Author: seabreeze
Date: 2022-01-09 21:37
With Baermann, "do I just start at the beginning and work through?"
Baermann book 1 is all words, no music. When you get to book 2, the fun starts. Both the original German and the English version edited by Gustave Langenus are on line as free PDFs. You're in good hands with Baermann. Like his father, he was a world-class performer and a pretty fair composer as well. Unlike many pedagogues today, he wrote exercises that are musical and not just mechanical, but his understanding of the mechanics of the clarinet is unsurpassed. He knows what every finger needs to do to get the notes out and he will train your fingers to do the same!
In the Langenus edition of books 1 and 2 combined the finger exercises start on page 29 first in throat register and then higher. Practice these both actually playing them on the clarinet and also just singing the rhythm while you silently finger them. You can practice them silently when you don't even have a clarinet in your hand. His instructions are perennial: "As a matter of course, the above exercises must be practiced very slowly at first and gradually faster until they can be played fluently without mistakes in quick tempos." I suspect that Baermann was a bit of a comedian and his comments were addressed to open mouthed students looking with terror upon what he has set for them to play. In book 3 of the method he has a note on a page of terrifying octave and double octave passages to the effect that "one cannot expect to get through this in one sitting. it must be learned gradually, piece by piece."

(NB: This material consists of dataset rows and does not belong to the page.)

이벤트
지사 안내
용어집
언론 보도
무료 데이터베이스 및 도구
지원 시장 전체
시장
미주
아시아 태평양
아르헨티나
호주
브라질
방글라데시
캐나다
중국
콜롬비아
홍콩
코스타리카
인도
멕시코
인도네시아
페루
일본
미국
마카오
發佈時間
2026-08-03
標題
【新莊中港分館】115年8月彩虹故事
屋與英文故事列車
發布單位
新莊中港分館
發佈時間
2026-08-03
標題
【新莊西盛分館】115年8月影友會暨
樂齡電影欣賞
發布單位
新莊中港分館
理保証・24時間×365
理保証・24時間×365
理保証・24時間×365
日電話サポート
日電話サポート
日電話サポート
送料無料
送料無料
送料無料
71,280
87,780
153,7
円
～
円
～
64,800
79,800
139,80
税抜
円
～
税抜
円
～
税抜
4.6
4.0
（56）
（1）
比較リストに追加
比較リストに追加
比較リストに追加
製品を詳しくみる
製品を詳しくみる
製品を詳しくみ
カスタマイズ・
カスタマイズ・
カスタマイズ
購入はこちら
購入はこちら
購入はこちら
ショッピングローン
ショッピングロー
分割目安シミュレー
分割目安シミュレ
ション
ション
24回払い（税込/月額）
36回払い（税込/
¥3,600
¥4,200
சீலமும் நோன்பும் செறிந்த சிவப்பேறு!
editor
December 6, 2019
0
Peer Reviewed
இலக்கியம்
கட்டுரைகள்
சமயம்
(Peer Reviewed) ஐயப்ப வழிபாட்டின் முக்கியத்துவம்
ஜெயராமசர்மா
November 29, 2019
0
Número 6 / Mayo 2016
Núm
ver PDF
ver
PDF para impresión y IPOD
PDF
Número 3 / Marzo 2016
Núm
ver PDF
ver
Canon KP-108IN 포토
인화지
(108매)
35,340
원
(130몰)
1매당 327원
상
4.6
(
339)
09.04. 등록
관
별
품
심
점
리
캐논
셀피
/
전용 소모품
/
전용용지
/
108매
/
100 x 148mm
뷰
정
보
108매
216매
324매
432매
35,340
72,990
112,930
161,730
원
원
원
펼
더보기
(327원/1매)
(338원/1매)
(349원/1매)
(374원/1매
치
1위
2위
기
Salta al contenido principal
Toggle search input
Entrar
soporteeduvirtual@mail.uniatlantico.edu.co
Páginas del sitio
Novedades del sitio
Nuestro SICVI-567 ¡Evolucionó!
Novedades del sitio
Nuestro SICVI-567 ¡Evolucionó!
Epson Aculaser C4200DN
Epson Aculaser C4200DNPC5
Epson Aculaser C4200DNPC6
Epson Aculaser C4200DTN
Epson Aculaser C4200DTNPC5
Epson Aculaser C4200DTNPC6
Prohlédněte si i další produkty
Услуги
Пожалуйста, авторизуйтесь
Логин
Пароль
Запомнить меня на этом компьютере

The little musical interludes that Baermann writes between finger torture segments even have piano accompaniments and can be performed as real musical pieces if you care to track down the piano parts. If you plow through
all 90 some odd pages of book 2, that could take a year or more. But if you can really play everything "fluently without mistakes in quick tempos" you will also be able to TRANSFER that technique that you have gained to many other compositions, for example by Robert Schuman, Brahms, Mozart, Schubert, and, yes, Gade as well. And when you read new music, you will often discover that you have already woodshedded many of the passages you encounter. Baermann has concentrated them into his frightful drills so they will be easy to play when you later encounter them in the music of other composers.